We have set up a server to convert pptx files to pdf files using LibreOffice (version: 6.0.7.3 ). Libreoffice is started using subprocess.run() command in Python. The external command I use is something like the following1:

soffice --headless --convert-to pdf test.pptx

If the client requests this service concurrently, some of the request will fail with no result. The weird part is that subprocess.run() will not report any errors. It is just that we can not convert pptx to pdf. If the client only request the service one pptx file after another, there is no error in getting the result. It seems that libreoffice can not handle multiple concurrent requests gracefully.

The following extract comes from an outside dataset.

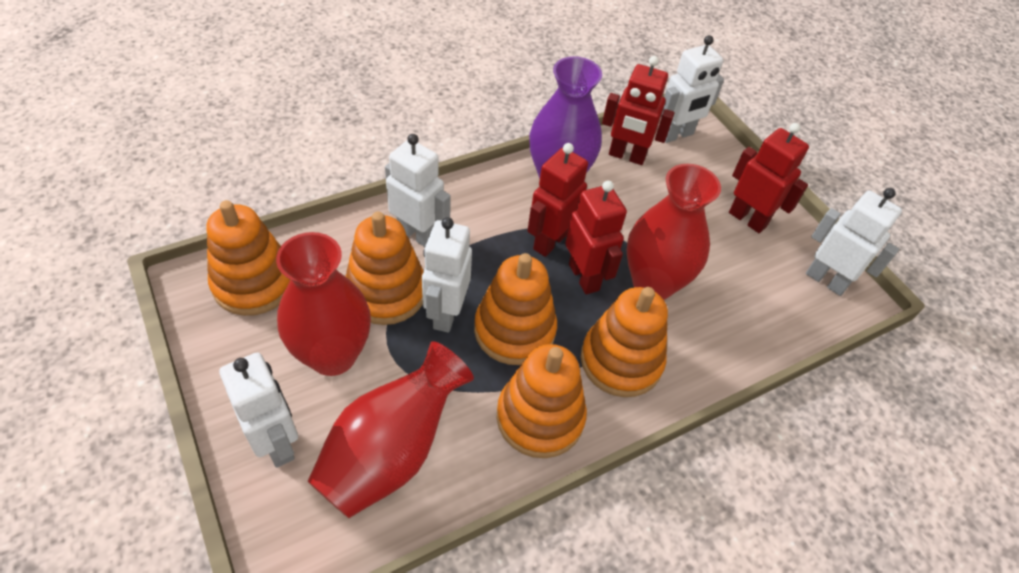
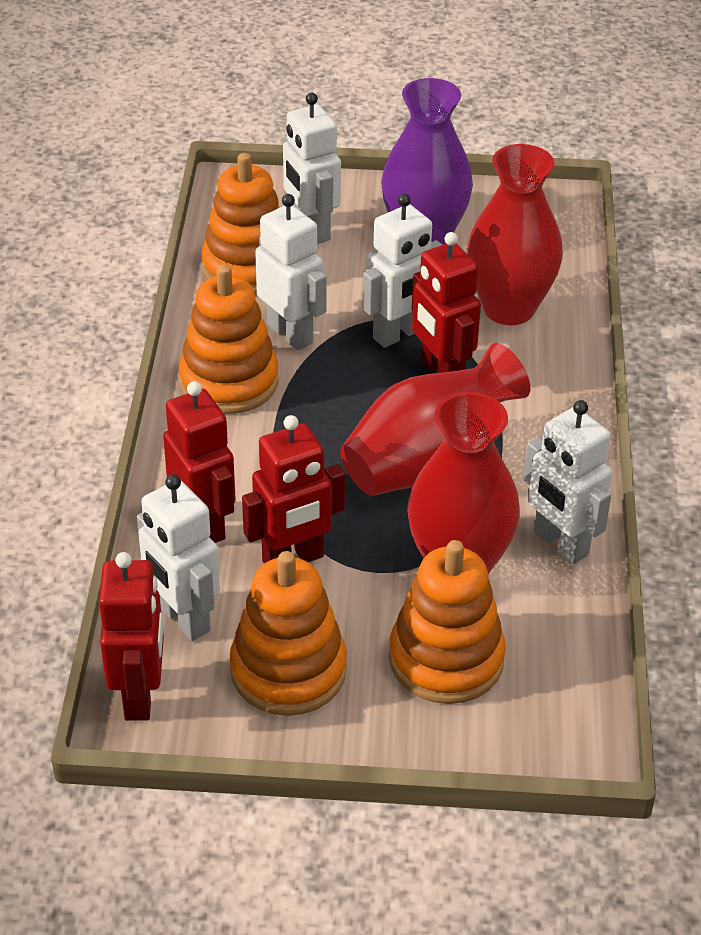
orange stacking toy: [207,200,290,316] [346,211,424,325] [474,253,557,365] [496,344,587,458] [581,287,668,397] = 5 -> [179,264,279,414] [201,153,280,295] [230,551,347,716] [389,540,506,704] = 4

I captured the stdout and stderr from the external command:

subprocess.run(command_list, timeout=5, stdout=subprocess.PIPE, stderr=subprocess.PIPE)

I find that although the command is executed without error (r.check_status() runs without error), r.stdout and r.stderr will be empty when no pdf is generated.

So I add a retry strategy. If the r.stdout is empty, we will try at most three times to re-run the subprocess command. This reduces the failure numbers for concurrent requests, but there are still quite a lot of failures.

Since one instance of libreoffice is limited in its concurrent handling of requests, why not deploy multiple instances of libreoffice? So we isolate the relevant code to generate from pptx to pdf as a separate service and deploy it in multiple docker containers. When new requests comes, it will be distributed evenly to different instances of this services. To handle more concurrent requests, we just need to deploy more docker containers. After this step, the failure rates drops to negligible count.

It seems that there is another way to solve this issue by spawning multiple LibreOffice instances in the same server, as documented here.

Refs


  1. there are more discussions on how to convert pptx to pdf here. ↩︎